Exercise brief >> Among the lines below, list those containing the string "помещение".

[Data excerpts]
^^^^^^^^^^^^^^^^
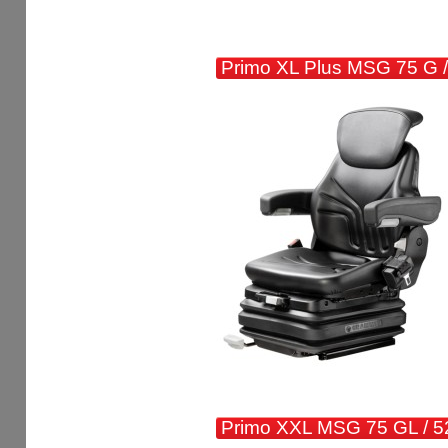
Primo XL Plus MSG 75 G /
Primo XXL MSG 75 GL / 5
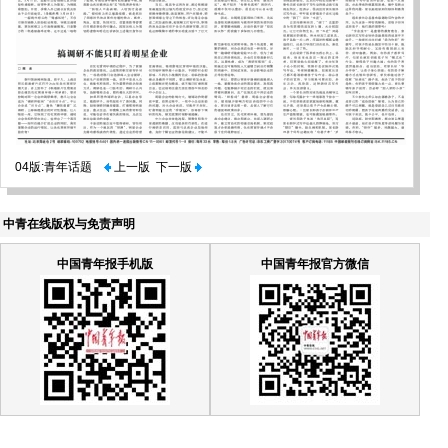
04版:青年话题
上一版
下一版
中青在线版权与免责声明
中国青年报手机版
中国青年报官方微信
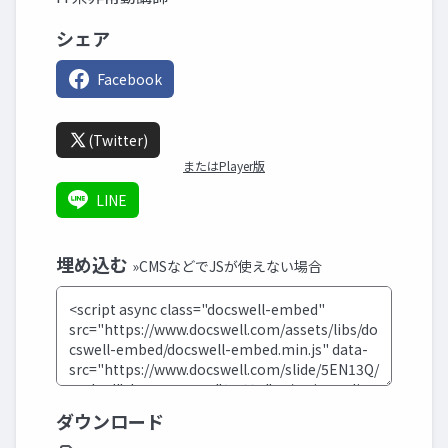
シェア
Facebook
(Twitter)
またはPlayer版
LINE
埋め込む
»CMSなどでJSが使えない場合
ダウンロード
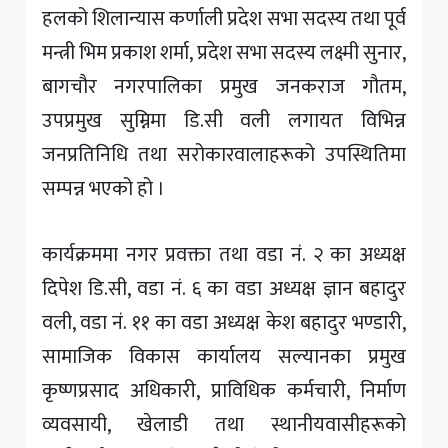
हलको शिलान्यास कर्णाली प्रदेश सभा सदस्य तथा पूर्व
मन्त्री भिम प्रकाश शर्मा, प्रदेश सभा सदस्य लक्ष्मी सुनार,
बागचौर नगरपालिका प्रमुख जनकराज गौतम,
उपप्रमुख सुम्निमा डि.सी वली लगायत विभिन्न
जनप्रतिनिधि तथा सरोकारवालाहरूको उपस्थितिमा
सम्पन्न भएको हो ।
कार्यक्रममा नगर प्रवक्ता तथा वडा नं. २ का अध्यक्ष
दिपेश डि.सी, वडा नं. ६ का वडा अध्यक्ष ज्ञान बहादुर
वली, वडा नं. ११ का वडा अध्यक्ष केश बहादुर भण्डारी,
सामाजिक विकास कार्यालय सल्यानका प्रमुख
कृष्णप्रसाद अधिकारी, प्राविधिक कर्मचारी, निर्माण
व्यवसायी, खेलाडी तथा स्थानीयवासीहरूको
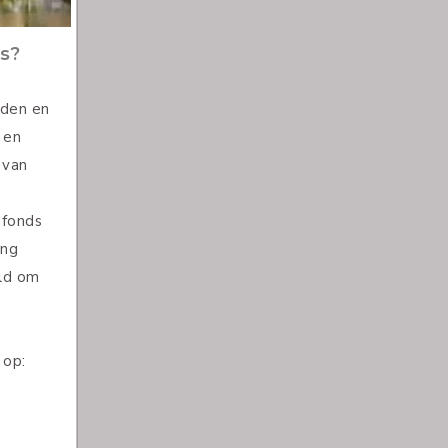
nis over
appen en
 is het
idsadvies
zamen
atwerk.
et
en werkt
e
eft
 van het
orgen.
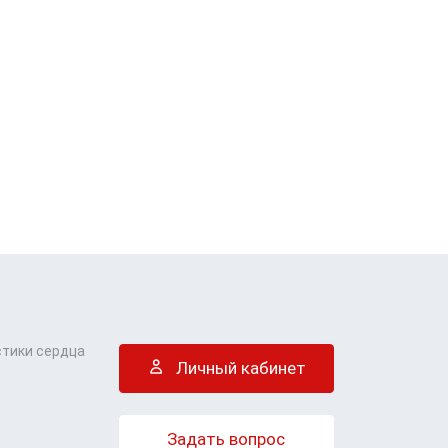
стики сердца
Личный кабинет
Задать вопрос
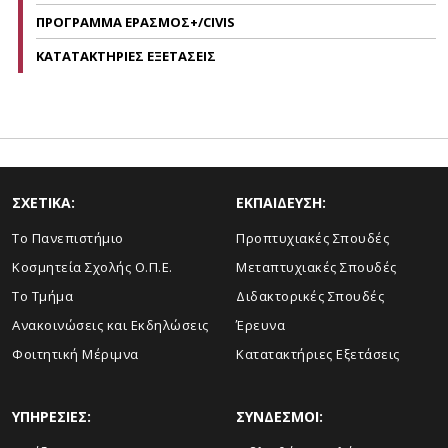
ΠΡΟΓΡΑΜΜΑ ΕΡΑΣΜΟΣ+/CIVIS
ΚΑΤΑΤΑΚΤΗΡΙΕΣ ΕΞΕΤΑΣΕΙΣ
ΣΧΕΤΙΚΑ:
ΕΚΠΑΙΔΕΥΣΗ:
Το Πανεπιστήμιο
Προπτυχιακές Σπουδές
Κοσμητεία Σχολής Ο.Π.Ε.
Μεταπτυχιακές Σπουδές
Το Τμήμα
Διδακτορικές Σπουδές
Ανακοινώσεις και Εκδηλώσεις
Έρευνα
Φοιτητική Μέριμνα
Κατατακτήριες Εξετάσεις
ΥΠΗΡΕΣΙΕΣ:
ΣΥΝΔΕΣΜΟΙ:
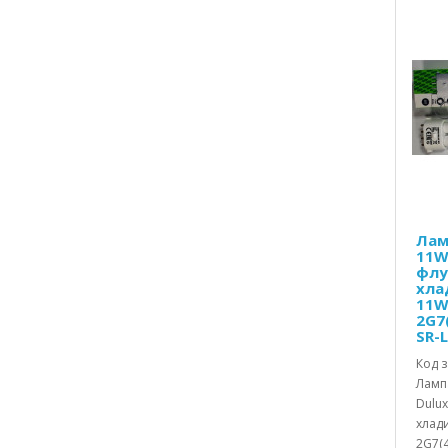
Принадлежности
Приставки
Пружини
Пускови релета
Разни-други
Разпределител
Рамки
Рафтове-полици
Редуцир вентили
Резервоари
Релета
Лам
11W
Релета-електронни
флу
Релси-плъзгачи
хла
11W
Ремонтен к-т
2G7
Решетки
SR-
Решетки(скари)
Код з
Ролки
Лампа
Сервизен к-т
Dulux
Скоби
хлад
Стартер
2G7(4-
^^^^^^^^^^^^^^^^
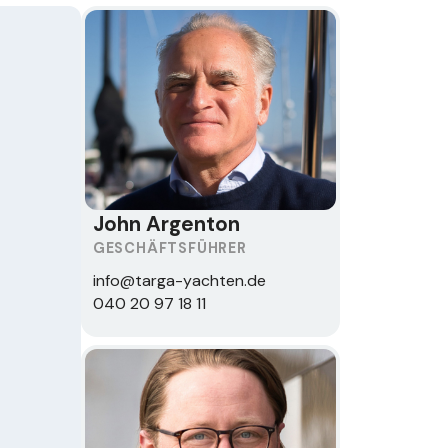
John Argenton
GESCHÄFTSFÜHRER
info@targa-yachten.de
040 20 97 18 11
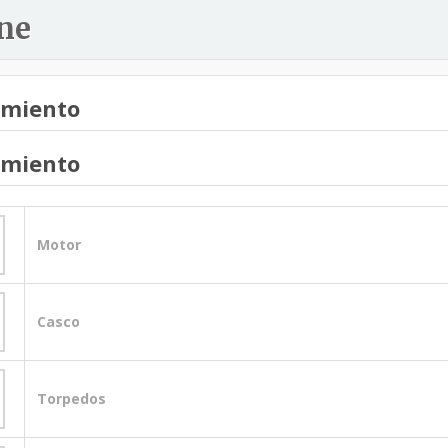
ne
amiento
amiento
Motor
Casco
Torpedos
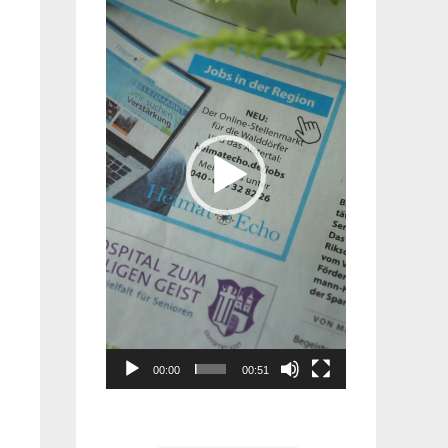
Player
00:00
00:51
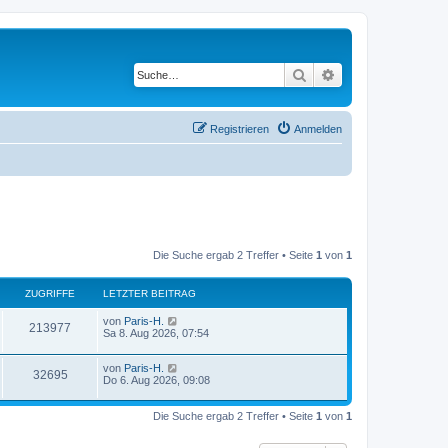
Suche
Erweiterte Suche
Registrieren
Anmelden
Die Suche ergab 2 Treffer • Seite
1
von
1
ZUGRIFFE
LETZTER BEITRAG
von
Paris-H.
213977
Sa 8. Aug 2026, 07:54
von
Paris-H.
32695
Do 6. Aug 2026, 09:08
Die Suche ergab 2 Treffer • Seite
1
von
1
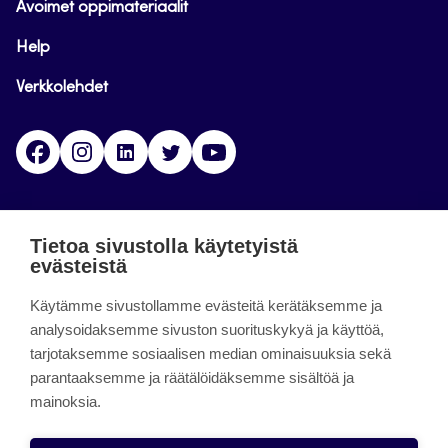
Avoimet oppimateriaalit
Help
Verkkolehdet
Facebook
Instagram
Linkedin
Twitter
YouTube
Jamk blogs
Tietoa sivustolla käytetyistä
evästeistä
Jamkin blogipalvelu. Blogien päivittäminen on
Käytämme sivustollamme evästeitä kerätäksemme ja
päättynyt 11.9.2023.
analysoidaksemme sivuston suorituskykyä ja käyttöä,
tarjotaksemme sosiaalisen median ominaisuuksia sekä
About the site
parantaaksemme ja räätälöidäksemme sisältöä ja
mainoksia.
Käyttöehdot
^^^^^^^^^^^^^^^^
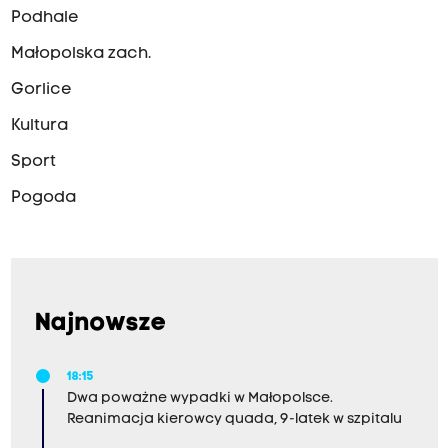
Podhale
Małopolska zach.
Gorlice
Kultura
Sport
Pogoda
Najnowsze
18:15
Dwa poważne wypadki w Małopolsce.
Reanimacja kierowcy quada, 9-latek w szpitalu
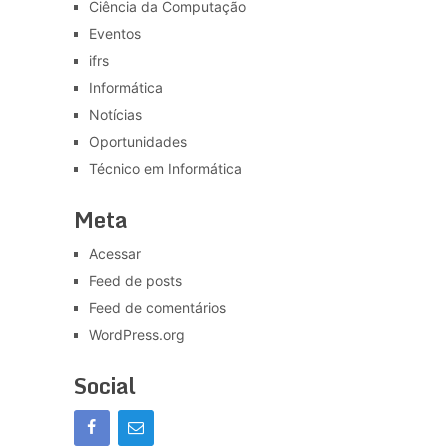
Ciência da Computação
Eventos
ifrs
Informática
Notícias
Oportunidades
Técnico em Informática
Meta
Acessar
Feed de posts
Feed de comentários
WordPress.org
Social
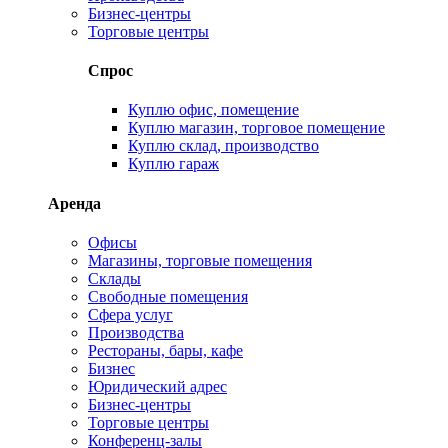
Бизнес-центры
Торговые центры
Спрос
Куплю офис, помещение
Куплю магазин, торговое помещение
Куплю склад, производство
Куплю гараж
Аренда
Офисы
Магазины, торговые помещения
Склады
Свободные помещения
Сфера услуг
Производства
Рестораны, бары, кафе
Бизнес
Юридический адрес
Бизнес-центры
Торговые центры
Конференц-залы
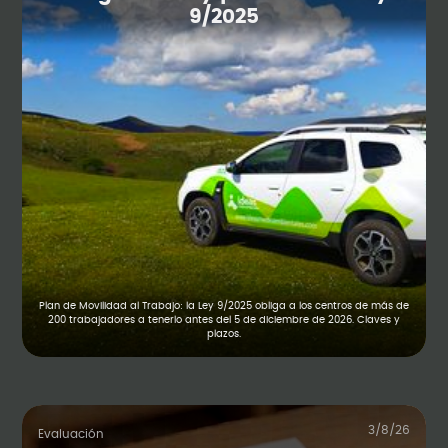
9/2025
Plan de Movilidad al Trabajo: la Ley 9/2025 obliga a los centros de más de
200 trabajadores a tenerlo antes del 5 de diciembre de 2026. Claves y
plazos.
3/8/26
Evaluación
^^^^^^^^^^^^^^^^
Expected answer >>
Куплю офис, помещение
Куплю магазин, торговое помещение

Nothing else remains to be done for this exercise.